MLB.com's Brittany Ghiroli reported last week that the Orioles had tried and failed to secure a contract extension for Matt Wieters. Just how far apart were the teams in their offer? There is no word on what the O's offered to Wieters, but ESPN's Buster Olney (Insider required) brings some clarity on what it would take to keep Wieters from becoming a free agent:
The counter (the Orioles) received before the 2013 season was something in the range of the eight-year, $184 million deal signed by Joe Mauer.
This is insane. No wonder there have been rumors as to Wieters being potentially available in a trade. That's how he was valued before a disappointing 2013, but it's doubtful the demands have come down too much. Back in July, I wrote that five years and $65 million seemed about right.
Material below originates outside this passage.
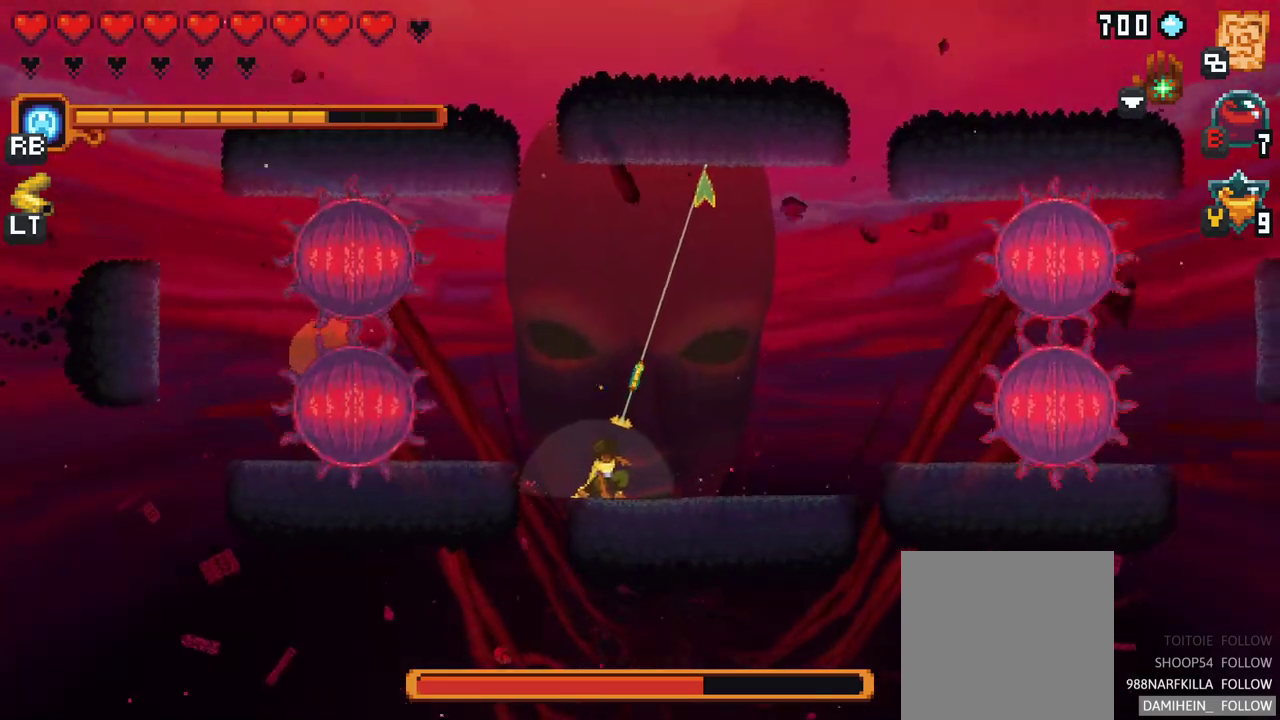
{"buttons": [], "left_stick": "up", "events": []}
He did not do anything to bump that number upward in the last two months of the season.
It's possible that this represented Wieters' agent, Scott Boras trying to discourage further negotiation, or it's possible he simply thinks Wieters will get much more than whatever the Orioles offered. Given that baseball's salary situation is trending ever upward, this is not a radical notion. Whichever is the case, it seems clear that Wieters will not be with the Orioles after his team control runs out.
Does this mean the best play is to trade Wieters as soon as possible? The O's are no longer at a point where they can concede that the next year or two are hopeless as far as competing for a playoff spot. They were good in 2012 and a little less good in 2013. 2014 is not a lost cause before it begins like some other years we might name. The team needs a catcher and they already have Wieters. They could mess around with that, but only for good reason.
From Olney's column, the idea that Wieters might be moved seems to be coming more from other teams than from the O's themselves:
Officials in other organizations are doing the Orioles' math, as they evaluate trade possibilities, and they figure that something has to give; they figure that Duquette will have to slash somewhere. Maybe the Orioles would actually dump Wieters if they would get a decent prospect in return. In a winter in which the prices for free-agent outfielders are rocketing northward, maybe they can find a taker for Markakis, who is an emotional leader for Baltimore.
The most stunning revelation is that Nick Markakis has emotions.
Many teams could use a Wieters for the next two years, regardless of what he demands or where he goes as a free agent. The O's are one of those teams, so why trade him, especially considering they would have to sell low on Wieters after his 2013 campaign?
Whatever happens with a trade or not, something we suspected is becoming more clear: Wieters does not look to have a long-term future with the team. The only question is whether his time runs out when he hits free agency, or if there is something to send him elsewhere sooner.